==== Data provided ====
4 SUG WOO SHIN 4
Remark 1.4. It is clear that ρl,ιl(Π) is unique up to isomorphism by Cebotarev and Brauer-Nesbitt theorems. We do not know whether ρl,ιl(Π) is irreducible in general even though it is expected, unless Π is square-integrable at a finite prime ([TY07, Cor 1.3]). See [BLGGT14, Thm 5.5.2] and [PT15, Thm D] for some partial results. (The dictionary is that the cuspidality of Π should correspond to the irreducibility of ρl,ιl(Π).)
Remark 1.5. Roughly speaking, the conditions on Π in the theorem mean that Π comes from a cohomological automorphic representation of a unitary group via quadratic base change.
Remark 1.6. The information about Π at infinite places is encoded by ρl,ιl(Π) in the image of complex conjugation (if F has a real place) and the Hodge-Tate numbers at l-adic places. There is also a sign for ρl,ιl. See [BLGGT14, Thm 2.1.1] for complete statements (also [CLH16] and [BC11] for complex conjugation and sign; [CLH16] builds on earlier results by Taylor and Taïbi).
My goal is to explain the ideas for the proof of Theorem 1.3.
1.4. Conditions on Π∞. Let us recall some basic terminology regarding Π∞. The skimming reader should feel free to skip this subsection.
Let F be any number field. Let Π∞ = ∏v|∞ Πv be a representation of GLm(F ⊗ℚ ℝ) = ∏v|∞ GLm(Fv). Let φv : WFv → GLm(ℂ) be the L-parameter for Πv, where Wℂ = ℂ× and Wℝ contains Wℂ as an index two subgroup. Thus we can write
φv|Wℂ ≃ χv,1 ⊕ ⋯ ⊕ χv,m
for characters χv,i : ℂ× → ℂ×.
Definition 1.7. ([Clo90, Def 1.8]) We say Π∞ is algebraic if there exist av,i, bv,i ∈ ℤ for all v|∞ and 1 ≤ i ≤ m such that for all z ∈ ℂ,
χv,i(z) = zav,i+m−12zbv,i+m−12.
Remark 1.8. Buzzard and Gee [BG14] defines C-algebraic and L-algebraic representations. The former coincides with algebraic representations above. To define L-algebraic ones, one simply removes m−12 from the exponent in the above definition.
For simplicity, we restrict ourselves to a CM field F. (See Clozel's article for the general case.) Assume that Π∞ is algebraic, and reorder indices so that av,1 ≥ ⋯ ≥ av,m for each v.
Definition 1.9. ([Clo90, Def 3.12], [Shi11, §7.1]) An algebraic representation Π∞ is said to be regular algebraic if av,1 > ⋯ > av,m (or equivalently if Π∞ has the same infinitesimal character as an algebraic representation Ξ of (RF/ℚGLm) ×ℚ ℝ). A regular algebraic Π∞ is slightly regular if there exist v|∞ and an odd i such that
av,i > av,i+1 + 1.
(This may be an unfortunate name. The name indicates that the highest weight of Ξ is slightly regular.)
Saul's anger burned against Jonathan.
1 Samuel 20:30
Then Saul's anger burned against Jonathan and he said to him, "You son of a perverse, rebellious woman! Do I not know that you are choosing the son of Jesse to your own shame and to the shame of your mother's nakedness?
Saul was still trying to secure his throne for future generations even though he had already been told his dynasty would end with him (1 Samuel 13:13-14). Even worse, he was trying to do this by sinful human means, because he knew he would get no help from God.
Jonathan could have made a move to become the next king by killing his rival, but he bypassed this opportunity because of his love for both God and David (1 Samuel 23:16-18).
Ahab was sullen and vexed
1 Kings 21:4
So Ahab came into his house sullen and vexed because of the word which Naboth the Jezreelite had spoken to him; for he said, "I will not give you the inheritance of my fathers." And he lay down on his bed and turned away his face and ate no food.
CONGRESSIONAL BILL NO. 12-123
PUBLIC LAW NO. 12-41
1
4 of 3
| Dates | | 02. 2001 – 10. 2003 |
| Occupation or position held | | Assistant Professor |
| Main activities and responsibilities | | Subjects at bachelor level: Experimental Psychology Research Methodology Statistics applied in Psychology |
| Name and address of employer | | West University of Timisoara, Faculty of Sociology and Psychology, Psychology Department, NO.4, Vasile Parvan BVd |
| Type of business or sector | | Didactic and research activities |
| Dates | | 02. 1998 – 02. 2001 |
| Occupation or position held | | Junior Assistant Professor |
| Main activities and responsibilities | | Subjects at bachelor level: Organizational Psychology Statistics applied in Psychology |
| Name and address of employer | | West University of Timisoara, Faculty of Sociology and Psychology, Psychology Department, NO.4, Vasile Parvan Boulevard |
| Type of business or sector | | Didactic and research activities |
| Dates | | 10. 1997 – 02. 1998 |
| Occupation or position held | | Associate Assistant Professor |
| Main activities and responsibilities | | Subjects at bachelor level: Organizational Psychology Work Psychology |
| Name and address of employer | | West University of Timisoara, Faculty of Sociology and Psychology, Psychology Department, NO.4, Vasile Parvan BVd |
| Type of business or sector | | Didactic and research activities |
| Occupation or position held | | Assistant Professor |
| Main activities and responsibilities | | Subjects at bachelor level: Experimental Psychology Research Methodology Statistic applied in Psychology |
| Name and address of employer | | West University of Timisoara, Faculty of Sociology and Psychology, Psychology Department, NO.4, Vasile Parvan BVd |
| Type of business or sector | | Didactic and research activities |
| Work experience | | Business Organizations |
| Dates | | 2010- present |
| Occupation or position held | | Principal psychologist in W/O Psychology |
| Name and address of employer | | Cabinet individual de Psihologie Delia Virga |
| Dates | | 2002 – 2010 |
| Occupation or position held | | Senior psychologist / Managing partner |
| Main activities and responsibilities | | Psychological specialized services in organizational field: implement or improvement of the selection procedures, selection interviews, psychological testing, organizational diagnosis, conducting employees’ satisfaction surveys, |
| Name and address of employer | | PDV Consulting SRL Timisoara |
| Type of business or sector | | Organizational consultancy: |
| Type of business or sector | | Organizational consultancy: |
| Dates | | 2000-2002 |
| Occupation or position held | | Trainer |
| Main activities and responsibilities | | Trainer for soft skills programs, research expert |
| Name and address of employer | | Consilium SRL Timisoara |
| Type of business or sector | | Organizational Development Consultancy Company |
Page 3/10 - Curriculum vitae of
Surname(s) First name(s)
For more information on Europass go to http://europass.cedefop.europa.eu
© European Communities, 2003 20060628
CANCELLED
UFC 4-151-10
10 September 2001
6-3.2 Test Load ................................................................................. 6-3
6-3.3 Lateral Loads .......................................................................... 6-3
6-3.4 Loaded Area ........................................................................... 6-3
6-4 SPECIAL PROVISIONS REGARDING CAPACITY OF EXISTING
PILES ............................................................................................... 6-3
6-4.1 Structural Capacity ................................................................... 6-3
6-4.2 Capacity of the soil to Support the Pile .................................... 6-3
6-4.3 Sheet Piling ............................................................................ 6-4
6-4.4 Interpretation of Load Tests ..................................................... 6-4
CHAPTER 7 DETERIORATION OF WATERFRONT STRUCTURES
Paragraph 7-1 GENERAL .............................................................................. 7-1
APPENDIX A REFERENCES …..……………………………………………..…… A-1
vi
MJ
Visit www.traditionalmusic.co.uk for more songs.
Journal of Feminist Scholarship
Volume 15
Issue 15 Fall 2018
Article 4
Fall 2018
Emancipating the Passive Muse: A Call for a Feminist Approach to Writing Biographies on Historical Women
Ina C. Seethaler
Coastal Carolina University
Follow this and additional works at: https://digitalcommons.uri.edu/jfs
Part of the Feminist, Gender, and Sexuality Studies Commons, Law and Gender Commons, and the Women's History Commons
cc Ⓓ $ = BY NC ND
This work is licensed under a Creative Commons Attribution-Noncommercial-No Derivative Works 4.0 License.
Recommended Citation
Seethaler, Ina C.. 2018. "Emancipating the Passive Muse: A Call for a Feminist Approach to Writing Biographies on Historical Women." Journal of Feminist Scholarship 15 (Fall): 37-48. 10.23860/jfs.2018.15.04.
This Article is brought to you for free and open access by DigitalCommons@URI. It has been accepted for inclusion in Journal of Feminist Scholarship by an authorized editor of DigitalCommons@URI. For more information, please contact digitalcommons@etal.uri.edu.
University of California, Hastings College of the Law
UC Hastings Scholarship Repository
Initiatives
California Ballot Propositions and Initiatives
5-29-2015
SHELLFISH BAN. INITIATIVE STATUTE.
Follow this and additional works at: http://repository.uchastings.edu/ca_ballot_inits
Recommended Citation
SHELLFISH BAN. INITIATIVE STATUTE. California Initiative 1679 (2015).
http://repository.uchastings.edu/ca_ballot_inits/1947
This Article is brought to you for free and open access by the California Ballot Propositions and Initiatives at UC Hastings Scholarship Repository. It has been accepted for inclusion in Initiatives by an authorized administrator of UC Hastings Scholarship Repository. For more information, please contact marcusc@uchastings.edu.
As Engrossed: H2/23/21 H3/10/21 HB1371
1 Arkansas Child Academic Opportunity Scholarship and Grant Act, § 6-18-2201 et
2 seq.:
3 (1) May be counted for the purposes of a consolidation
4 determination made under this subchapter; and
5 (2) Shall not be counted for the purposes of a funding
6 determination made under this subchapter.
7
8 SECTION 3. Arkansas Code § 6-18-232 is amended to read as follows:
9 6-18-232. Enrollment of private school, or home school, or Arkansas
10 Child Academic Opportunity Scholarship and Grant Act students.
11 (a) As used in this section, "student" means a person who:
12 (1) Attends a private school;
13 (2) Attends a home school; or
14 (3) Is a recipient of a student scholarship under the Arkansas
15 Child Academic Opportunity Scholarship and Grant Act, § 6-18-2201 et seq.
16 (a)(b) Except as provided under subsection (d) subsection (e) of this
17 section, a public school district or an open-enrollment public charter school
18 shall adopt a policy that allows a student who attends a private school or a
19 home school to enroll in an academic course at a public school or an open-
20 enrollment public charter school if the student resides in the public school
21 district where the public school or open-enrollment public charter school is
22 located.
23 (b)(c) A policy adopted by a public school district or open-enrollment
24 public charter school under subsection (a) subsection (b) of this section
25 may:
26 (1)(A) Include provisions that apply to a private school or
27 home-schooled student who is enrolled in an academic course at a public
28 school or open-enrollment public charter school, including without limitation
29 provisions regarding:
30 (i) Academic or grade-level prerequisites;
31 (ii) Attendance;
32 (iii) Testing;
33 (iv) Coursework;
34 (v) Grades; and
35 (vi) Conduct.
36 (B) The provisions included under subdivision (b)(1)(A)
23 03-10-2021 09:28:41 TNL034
====
The task calls for every line of the material that contains the string "Assistant".

## Written answer
| Occupation or position held | | Assistant Professor |
| Occupation or position held | | Junior Assistant Professor |
| Occupation or position held | | Associate Assistant Professor |
| Occupation or position held | | Assistant Professor |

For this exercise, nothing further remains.